Nel 1522 fece un nuovo tentativo, anch'esso fallito, di ottenere credito presso la Repubblica veneta, dedicandole il De optima rei publicae gubernatione, item de laudibus urbis Venetae, s. I. Nel 1524 il F. pubblicò (secondo Fiorentino e Dionisotti a Mantova, secondo Faccioli a Venezia) l'Opusculum de animae immortalitate contra Pomponatium Mantuanum, in cui cercava di confutare, senza alcun rigore scientifico, il De immortalitate animae, pubblicato nel 1516. Gli ultimi anni della vita del F. dovettero essere particolarmente solitari e insoddisfacenti, se nel 1537 volle raccogliere i suoi scritti più significativi, in una sorta di celebrazione che i contemporanei gli avevano negato : Uscì quindi a Venezia, presso Giovanni Padovano e Venturino Ruffinello, una raccolta intitolata Baptistae Fiaerae Mantuani philosophi medici theologi et poetae De Deo Homine libri quattuor. Hymni divini. Dictatum de Virgine Matre immaculate concaepta. Coena et Libellus de pestilentia. Silvae. Elegiae et Epigrammata.

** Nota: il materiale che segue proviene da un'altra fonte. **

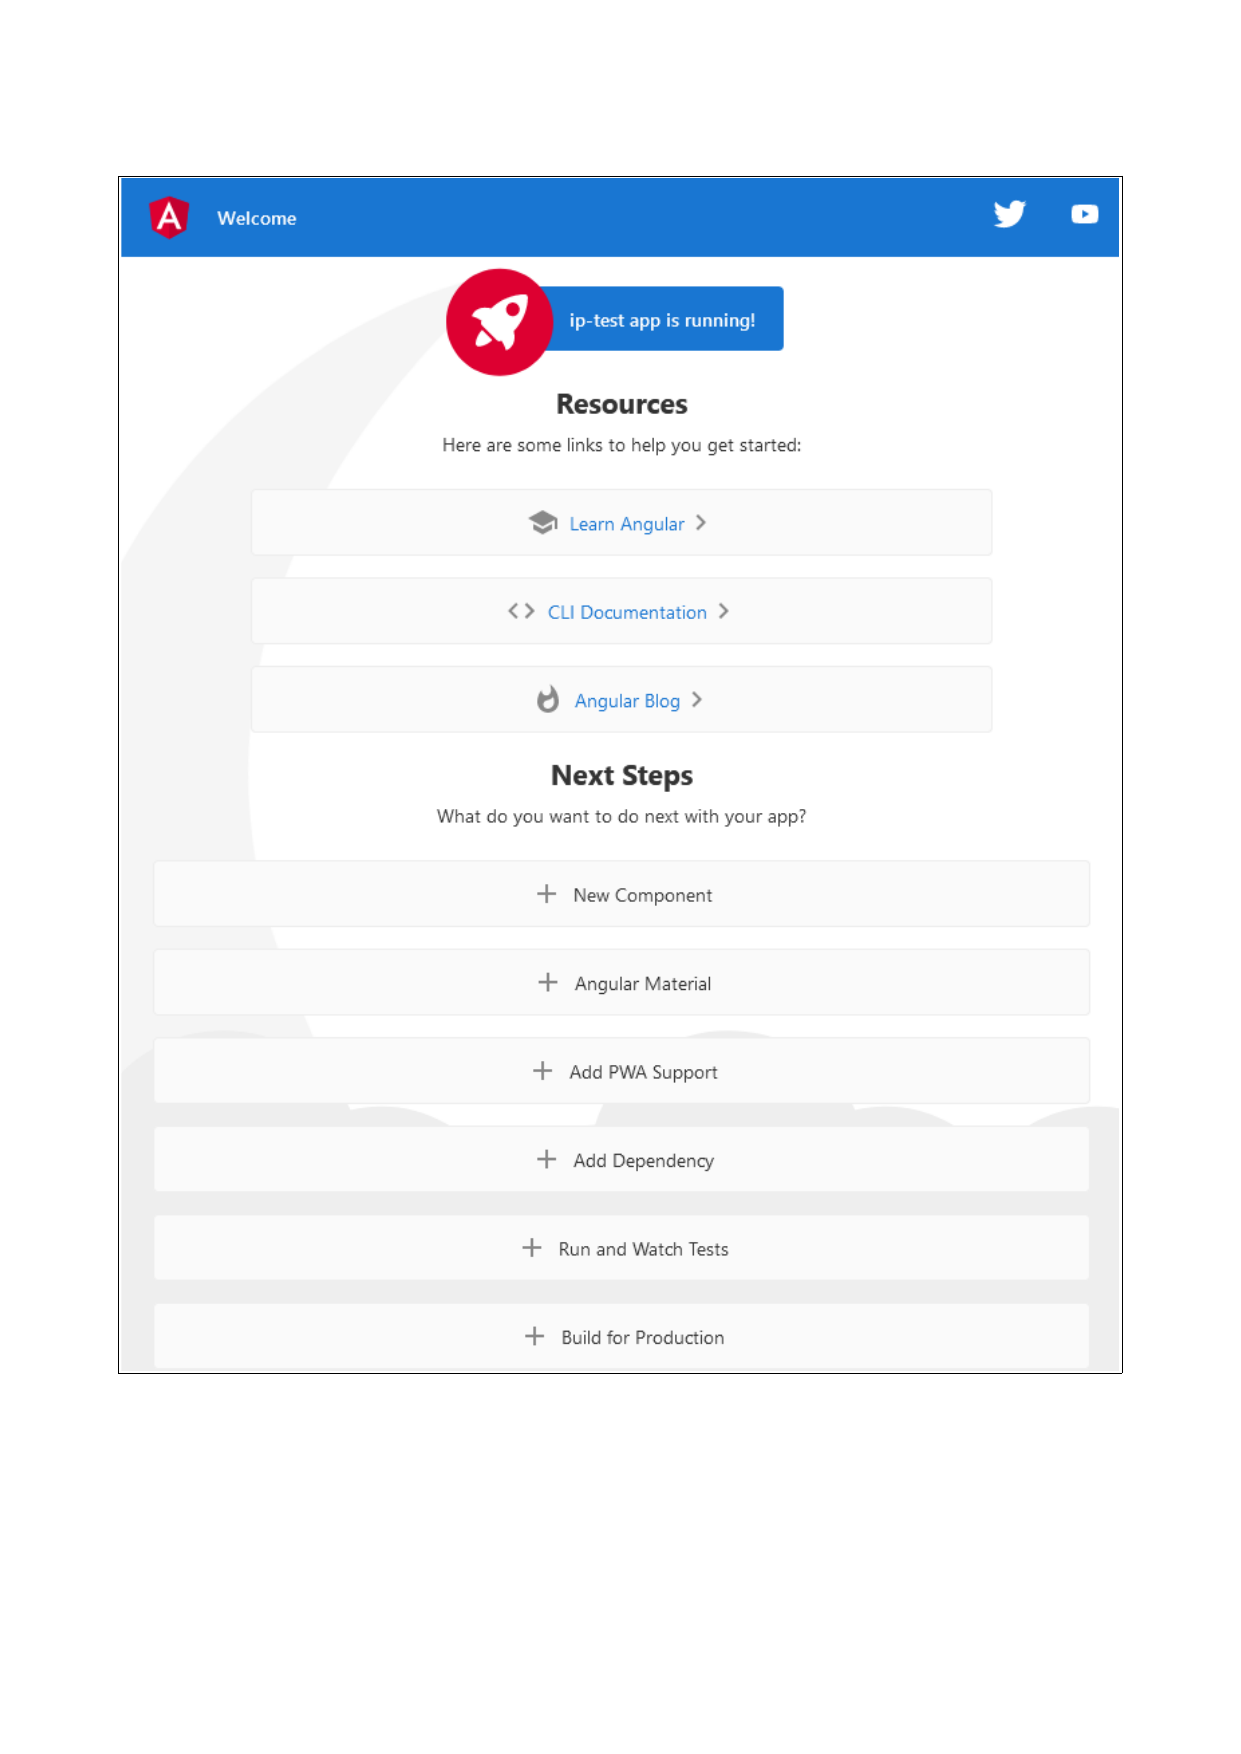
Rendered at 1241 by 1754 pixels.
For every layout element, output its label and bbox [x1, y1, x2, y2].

picture [121, 178, 1119, 1371]
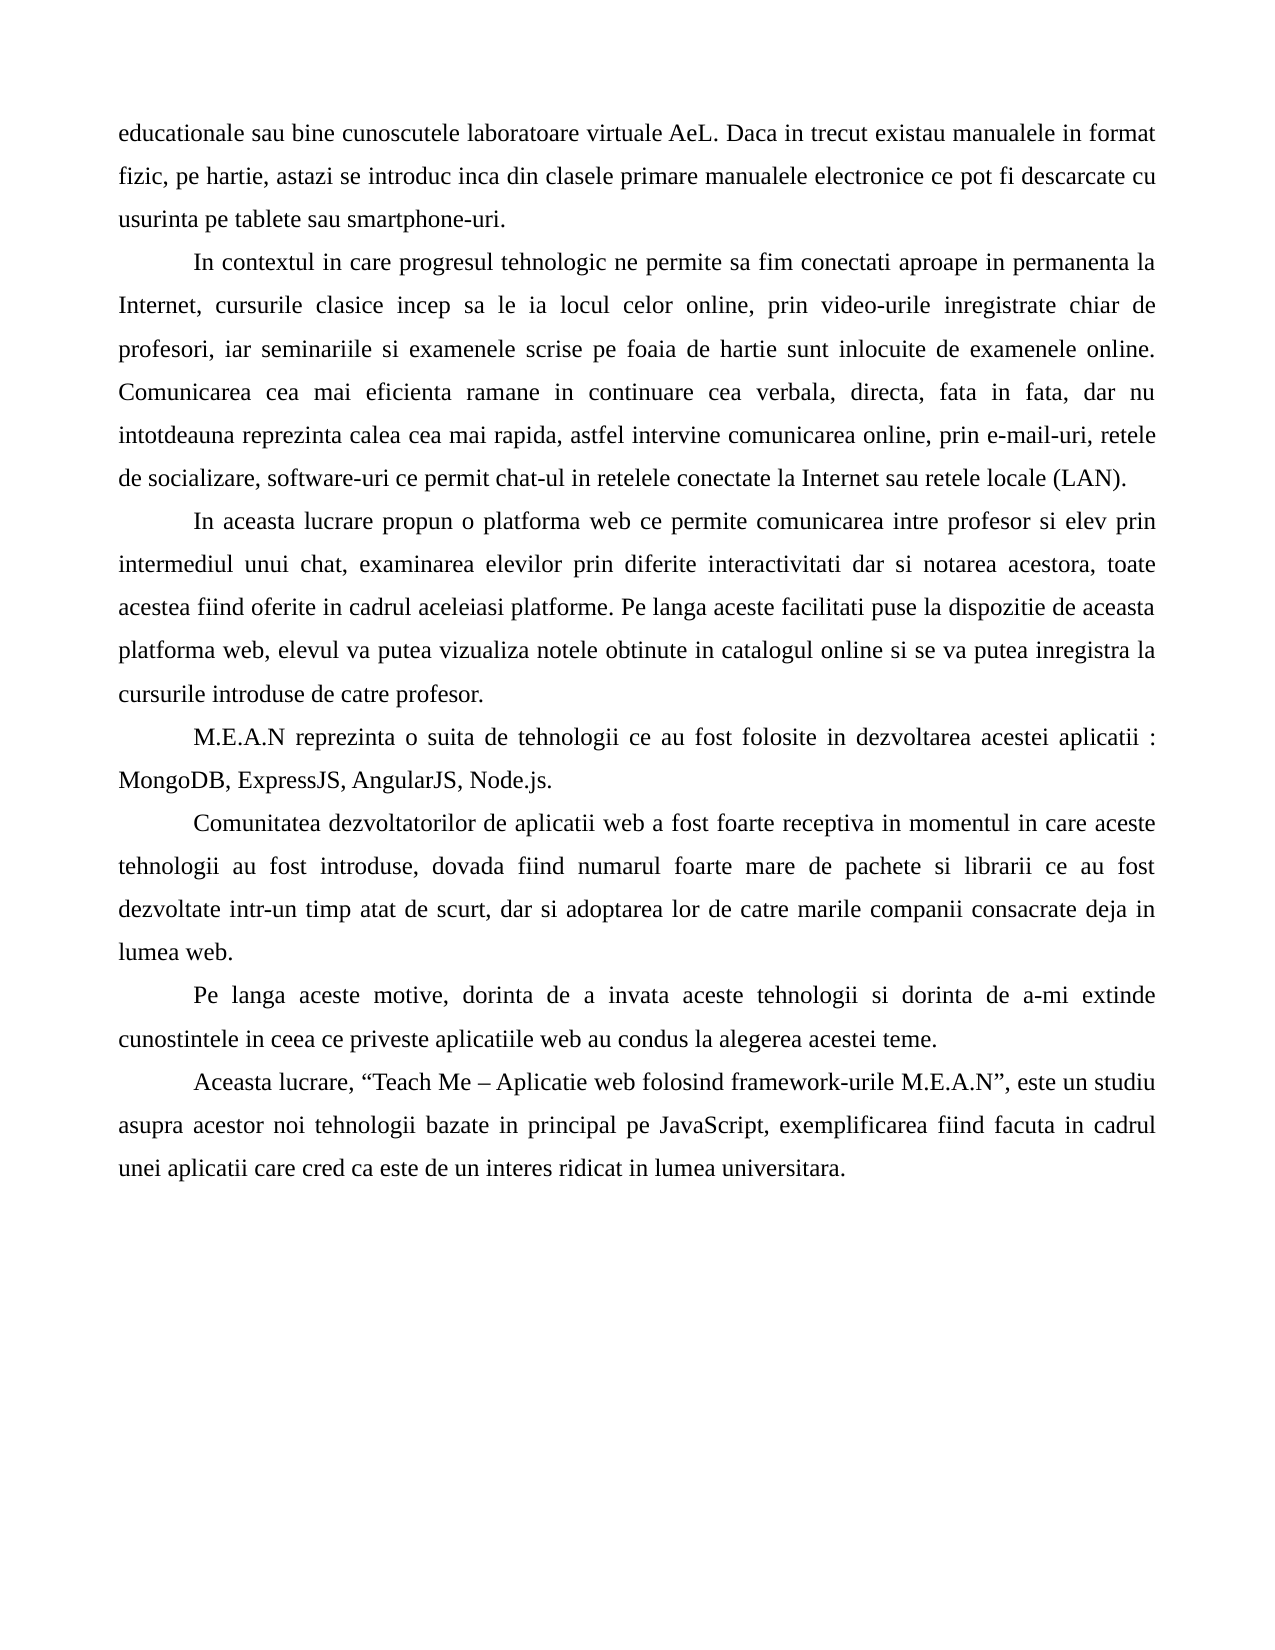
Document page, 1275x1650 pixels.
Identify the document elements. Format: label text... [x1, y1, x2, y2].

text Comunitatea dezvoltatorilor de aplicatii web a fost foarte receptiva in momentul in care aceste tehnologii au fost introduse, dovada fiind numarul foarte mare de pachete si librarii ce au fost dezvoltate intr-un timp atat de scurt, dar si adoptarea lor de catre marile companii consacrate deja in lumea web. [118, 808, 1157, 966]
text educationale sau bine cunoscutele laboratoare virtuale AeL. Daca in trecut existau manualele in format fizic, pe hartie, astazi se introduc inca din clasele primare manualele electronice ce pot fi descarcate cu usurinta pe tablete sau smartphone-uri. [118, 118, 1157, 233]
text Pe langa aceste motive, dorinta de a invata aceste tehnologii si dorinta de a-mi extinde cunostintele in ceea ce priveste aplicatiile web au condus la alegerea acestei teme. [118, 981, 1157, 1052]
text In contextul in care progresul tehnologic ne permite sa fim conectati aproape in permanenta la Internet, cursurile clasice incep sa le ia locul celor online, prin video-urile inregistrate chiar de profesori, iar seminariile si examenele scrise pe foaia de hartie sunt inlocuite de examenele online. Comunicarea cea mai eficienta ramane in continuare cea verbala, directa, fata in fata, dar nu intotdeauna reprezinta calea cea mai rapida, astfel intervine comunicarea online, prin e-mail-uri, retele de socializare, software-uri ce permit chat-ul in retelele conectate la Internet sau retele locale (LAN). [118, 247, 1157, 492]
text Aceasta lucrare, “Teach Me – Aplicatie web folosind framework-urile M.E.A.N”, este un studiu asupra acestor noi tehnologii bazate in principal pe JavaScript, exemplificarea fiind facuta in cadrul unei aplicatii care cred ca este de un interes ridicat in lumea universitara. [118, 1067, 1157, 1182]
text M.E.A.N reprezinta o suita de tehnologii ce au fost folosite in dezvoltarea acestei aplicatii : MongoDB, ExpressJS, AngularJS, Node.js. [118, 722, 1157, 794]
text In aceasta lucrare propun o platforma web ce permite comunicarea intre profesor si elev prin intermediul unui chat, examinarea elevilor prin diferite interactivitati dar si notarea acestora, toate acestea fiind oferite in cadrul aceleiasi platforme. Pe langa aceste facilitati puse la dispozitie de aceasta platforma web, elevul va putea vizualiza notele obtinute in catalogul online si se va putea inregistra la cursurile introduse de catre profesor. [118, 506, 1157, 707]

Il F. morì a Mantova nel 1538, lasciando dietro di sé un'opera a cui non è stato ancora attribuito il giusto luogo nella letteratura umanistica italiana. Del F. rimane anche una selva, Andina, conservata manoscritta nel Fondo Vittorio Emanuele, ms. 1076, della Biblioteca nazionale di Roma. La selva, che consta di 206 versi, è dedicata a Francesco Gonzaga e, ispirandosi direttamente a Virgilio, celebra le imprese militari e il mecenatismo dei Gonzaga.
Del F. rimane un pregevole ritratto eseguito da Lorenzo Costa, oggi conservato nella National Gallery di Londra.